• [Exercise prompt] Tally the lines in the rows below that contain the string "name". Give only the number.
***** Extracted material *****
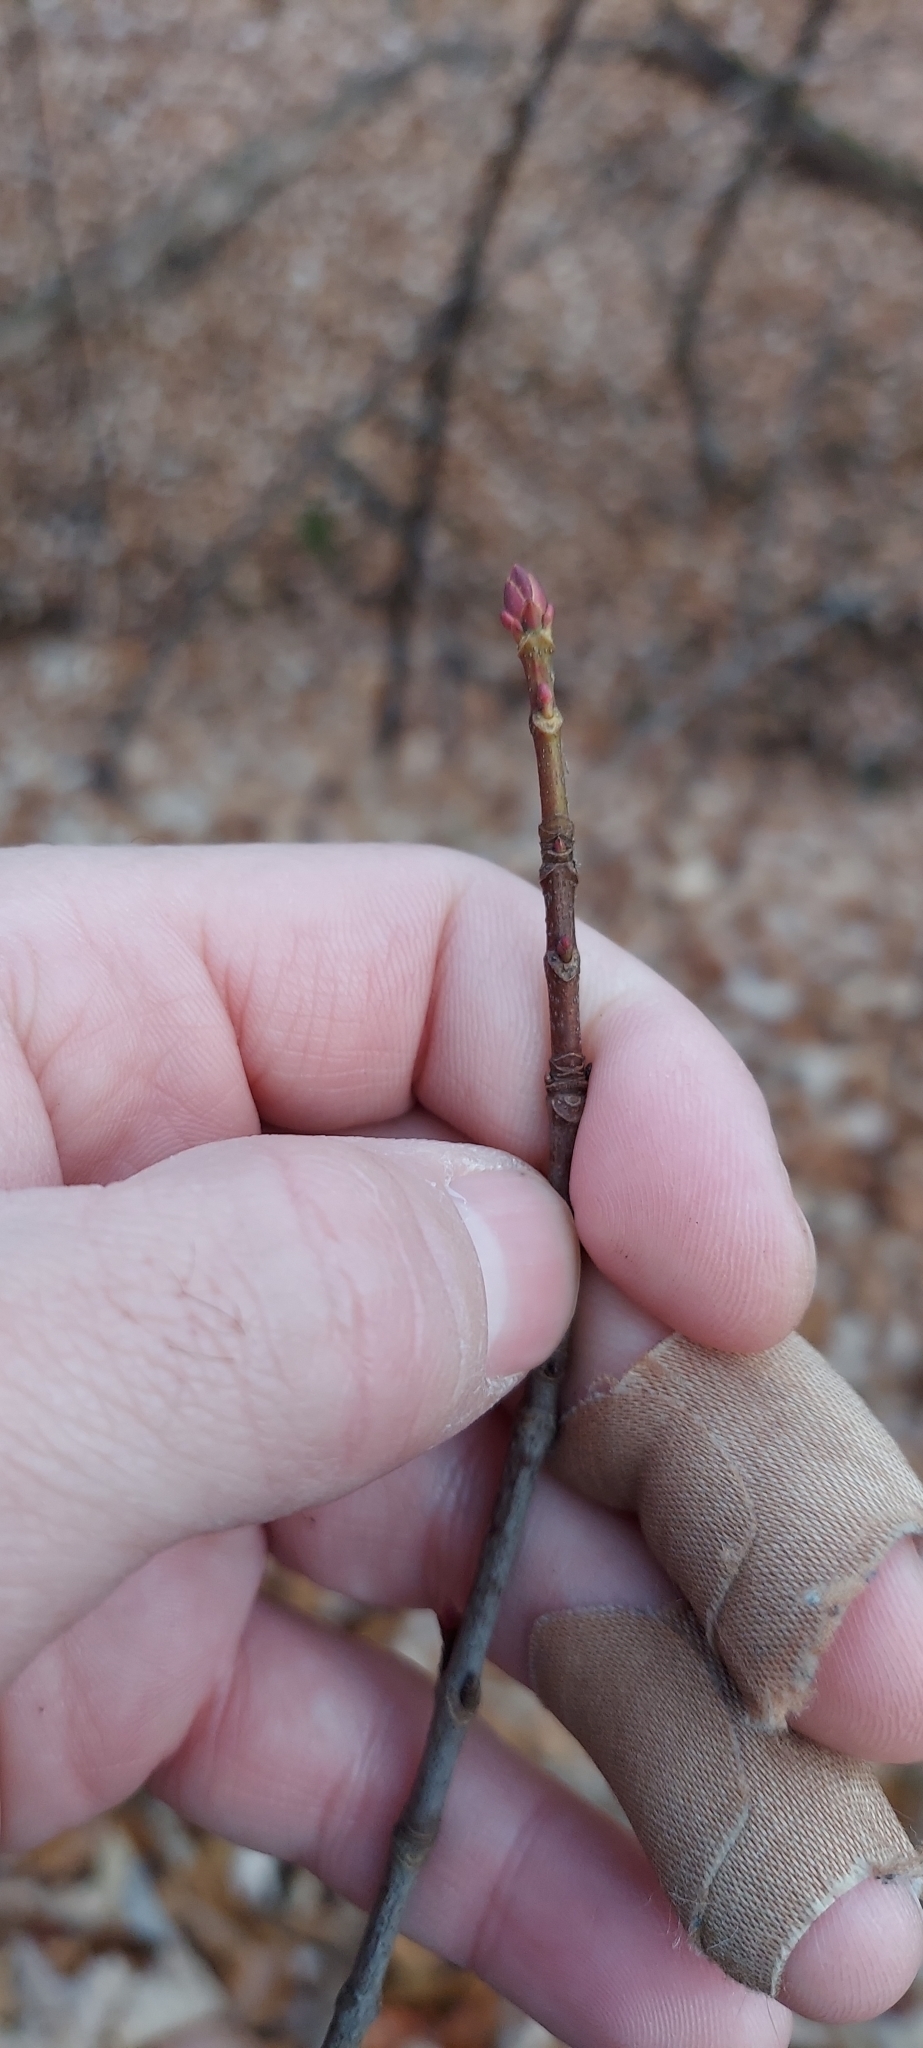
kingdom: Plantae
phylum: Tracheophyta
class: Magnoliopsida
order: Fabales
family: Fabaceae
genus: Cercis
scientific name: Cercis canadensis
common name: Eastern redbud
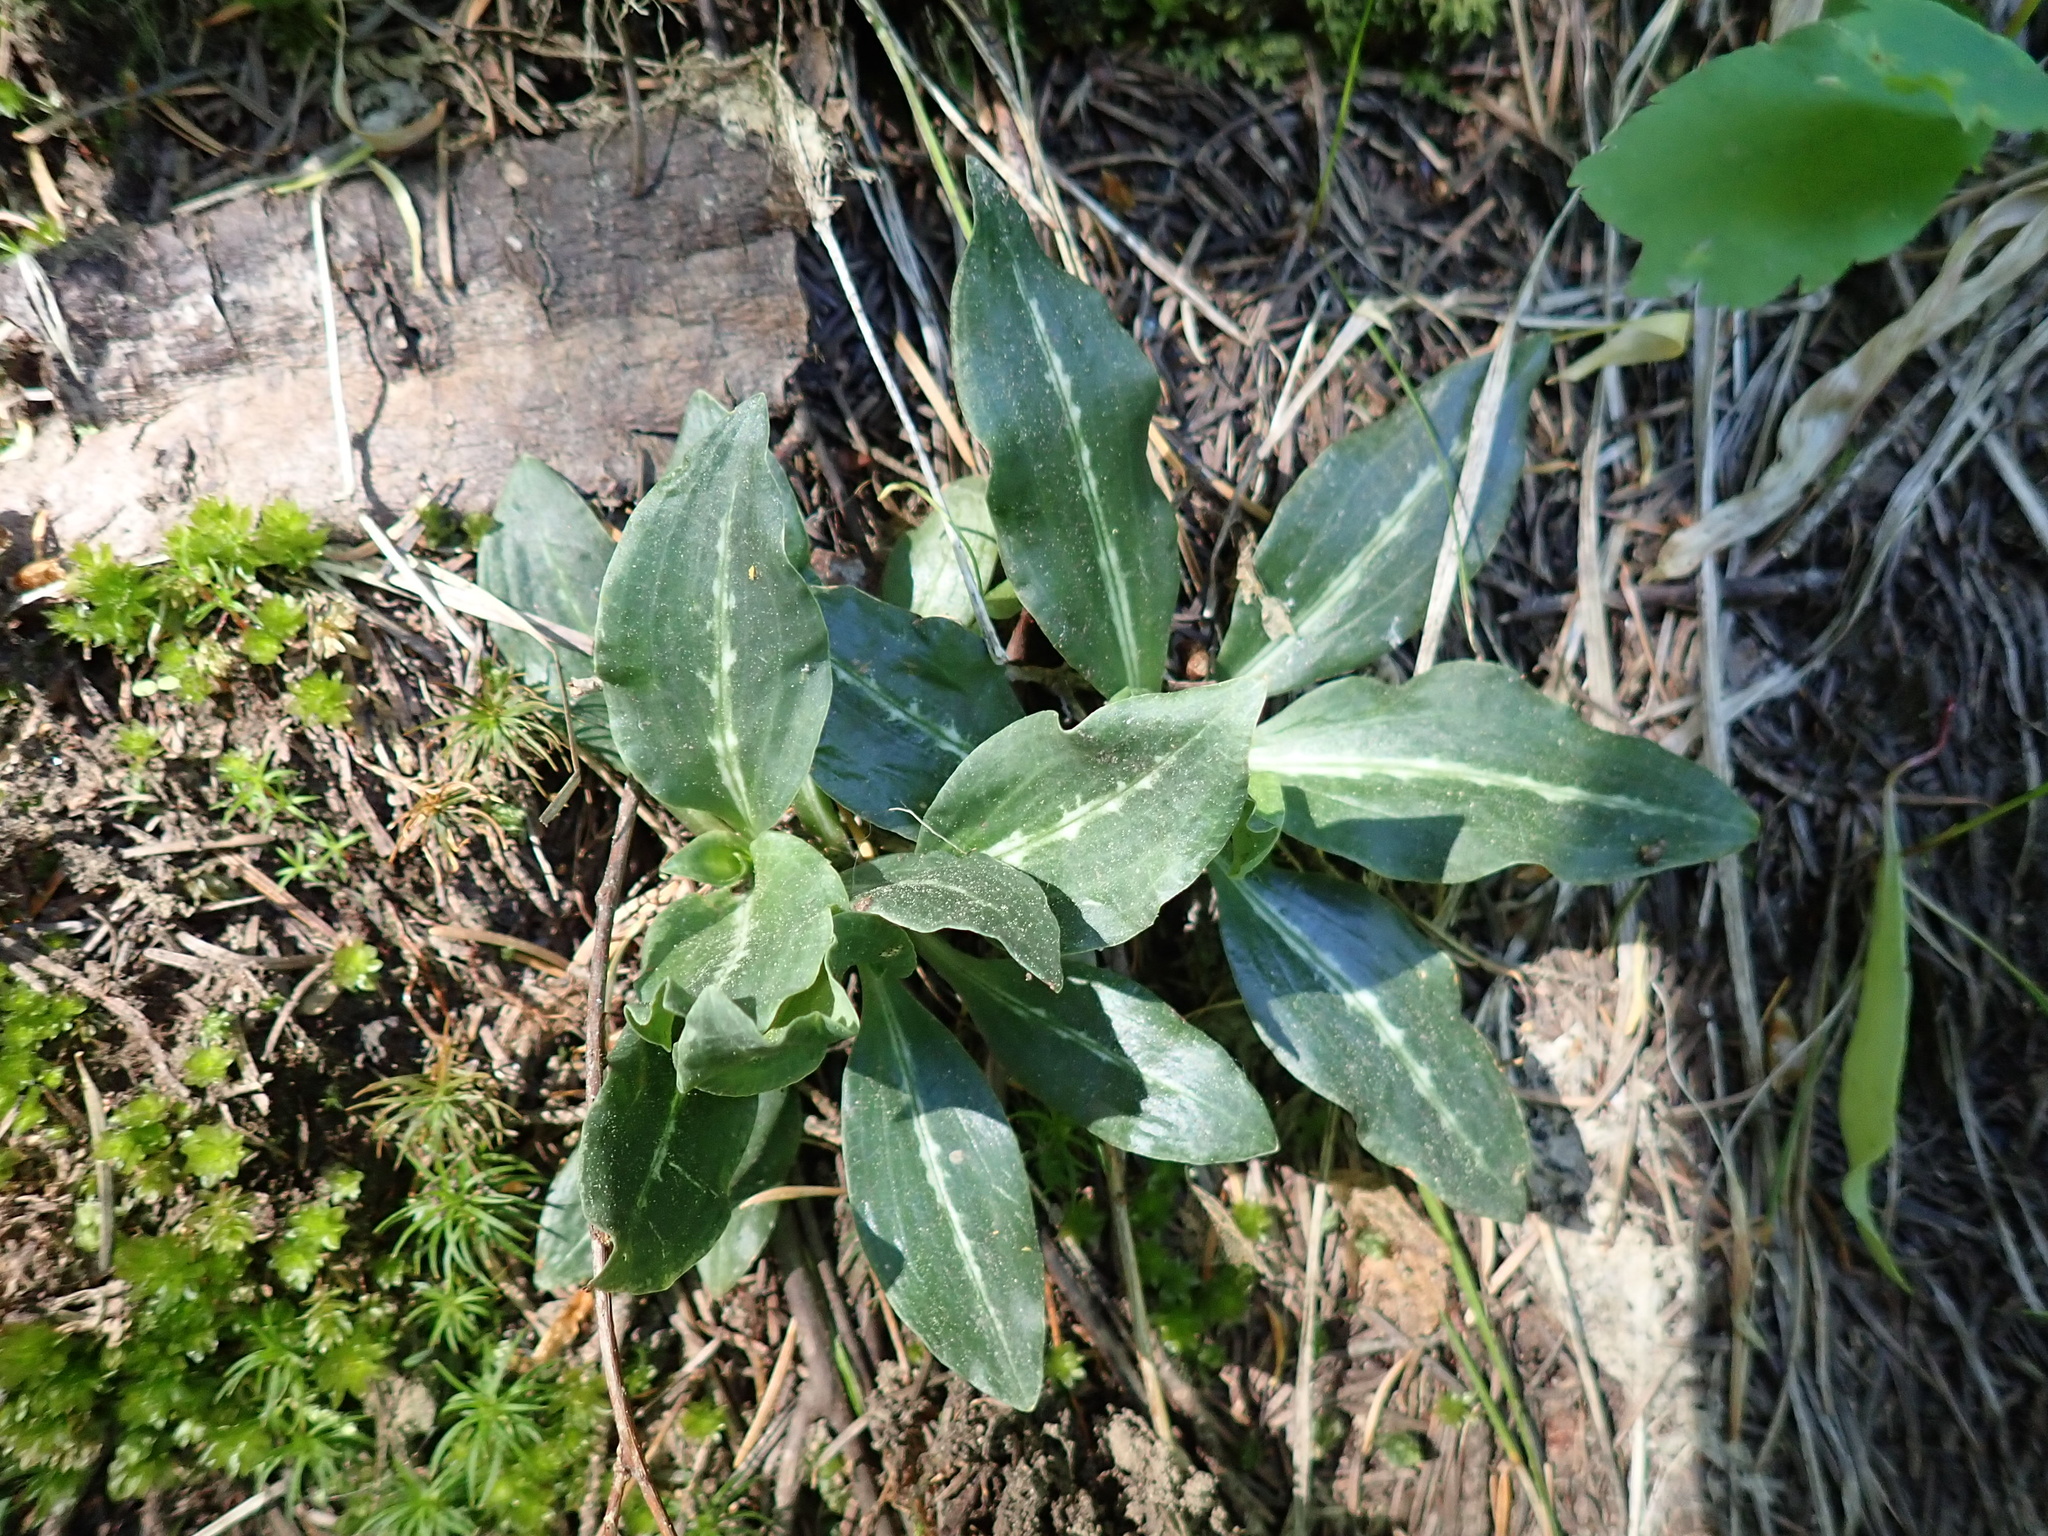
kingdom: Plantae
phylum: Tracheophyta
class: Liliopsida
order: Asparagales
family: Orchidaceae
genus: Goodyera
*****
***** Extracted material *****
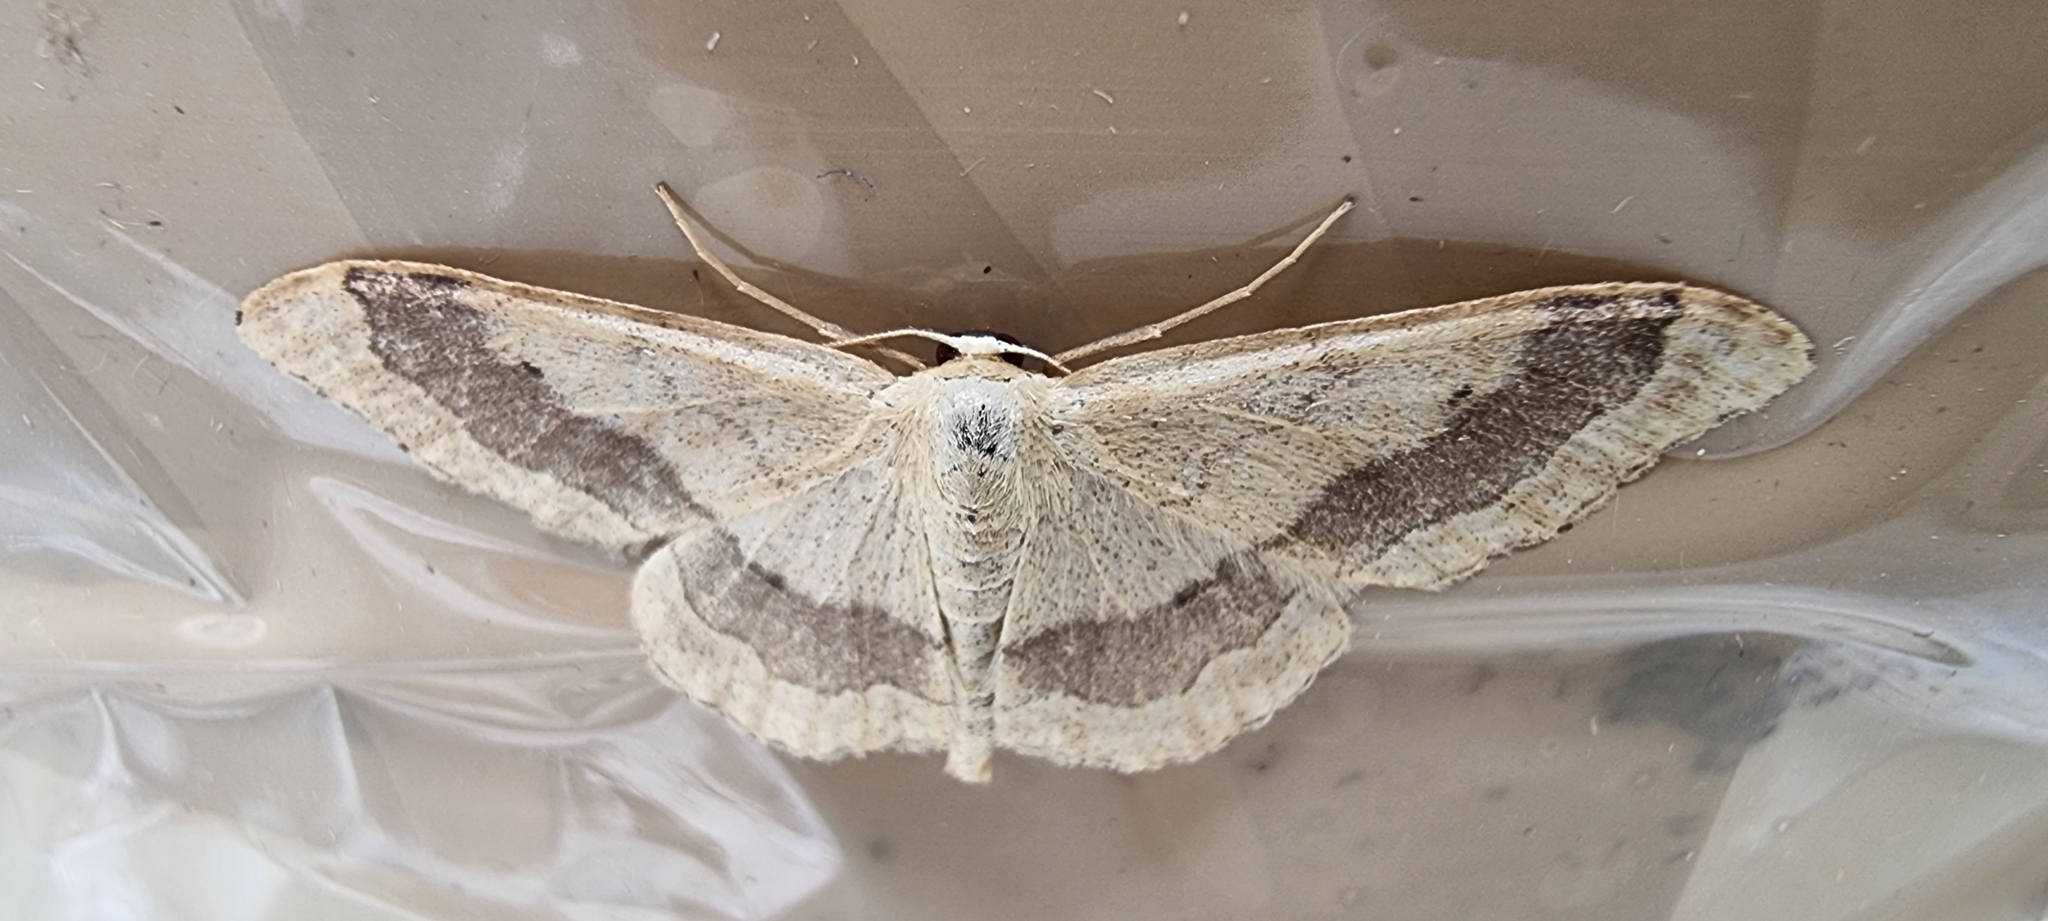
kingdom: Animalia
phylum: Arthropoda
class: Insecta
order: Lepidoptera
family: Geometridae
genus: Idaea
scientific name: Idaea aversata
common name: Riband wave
*****
• [Exercise solution] 4